Reef fishes are conspicuous and essential components of coral reef ecosystems and economies of southern Florida and the United States Virgin Islands (USVI). Throughout Florida and the USVI, reef fish are under threat from a variety of anthropogenic and natural stressors including overfishing, habitat loss, and environmental changes.
The South Florida/Caribbean Network (SFCN), a unit of the National Park Service (NPS), is charged with monitoring reef fishes, among other natural and cultural resources, within six parks in the South Florida - Caribbean region (Biscayne National Park, BISC; Buck Island Reef National Monument, BUIS; Dry Tortugas National Park, DRTO; Everglades National Park, EVER; Salt River Bay National Historic Park and Ecological Preserve, SARI; Virgin Islands National Park, VIIS).
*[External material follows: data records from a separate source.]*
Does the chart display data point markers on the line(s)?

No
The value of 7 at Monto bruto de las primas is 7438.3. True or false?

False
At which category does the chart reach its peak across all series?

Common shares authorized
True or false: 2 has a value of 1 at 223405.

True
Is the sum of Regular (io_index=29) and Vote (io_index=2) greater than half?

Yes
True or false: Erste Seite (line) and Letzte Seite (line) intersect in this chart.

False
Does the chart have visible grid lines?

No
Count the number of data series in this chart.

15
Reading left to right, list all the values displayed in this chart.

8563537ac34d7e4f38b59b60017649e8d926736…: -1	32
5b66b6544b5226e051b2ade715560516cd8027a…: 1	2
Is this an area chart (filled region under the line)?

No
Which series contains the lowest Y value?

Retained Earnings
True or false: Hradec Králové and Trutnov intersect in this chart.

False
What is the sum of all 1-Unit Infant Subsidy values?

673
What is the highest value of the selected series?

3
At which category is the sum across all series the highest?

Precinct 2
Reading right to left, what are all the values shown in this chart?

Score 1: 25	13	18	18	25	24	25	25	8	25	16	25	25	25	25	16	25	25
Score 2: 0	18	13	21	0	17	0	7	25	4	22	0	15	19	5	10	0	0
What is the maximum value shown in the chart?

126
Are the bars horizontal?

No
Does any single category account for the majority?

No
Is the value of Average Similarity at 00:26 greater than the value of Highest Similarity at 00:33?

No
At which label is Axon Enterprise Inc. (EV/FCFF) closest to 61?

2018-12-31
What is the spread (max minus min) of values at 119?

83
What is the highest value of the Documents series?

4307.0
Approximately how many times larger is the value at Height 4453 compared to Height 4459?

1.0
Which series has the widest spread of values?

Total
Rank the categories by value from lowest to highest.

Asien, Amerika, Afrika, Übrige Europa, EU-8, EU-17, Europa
Monitoring data is intended for park managers who are and will continue to be asked to make decisions to balance environmental protection, fishery sustainability and park use by visitors. The range and complexity of the issues outlined above, and the need for NPS to invest in a strategy of monitoring, modeling, and management to ensure the sustainability of its precious assets, will require strategic investment in long-term, high-precision, multispecies reef fish data that increases inherent system knowledge and reduces uncertainty.
The goal of this guide is to provide the framework for park managers and researchers to create or enhance a reef fish monitoring program within areas monitored by the SFCN. The framework is expected to be applicable to other areas as well, including the Florida Keys National Marine Sanctuary and Virgin Islands Coral Reef National Monument. The favored approach is characterized by an iterative process of data collection, dataset integration, sampling design analysis, and population and community assessment that evaluates resource risks associated with management policies. Using this model, a monitoring program can adapt its survey methods to increase accuracy and precision of survey estimates as new information becomes available, and adapt to the evolving needs and broadening responsibilities of park management.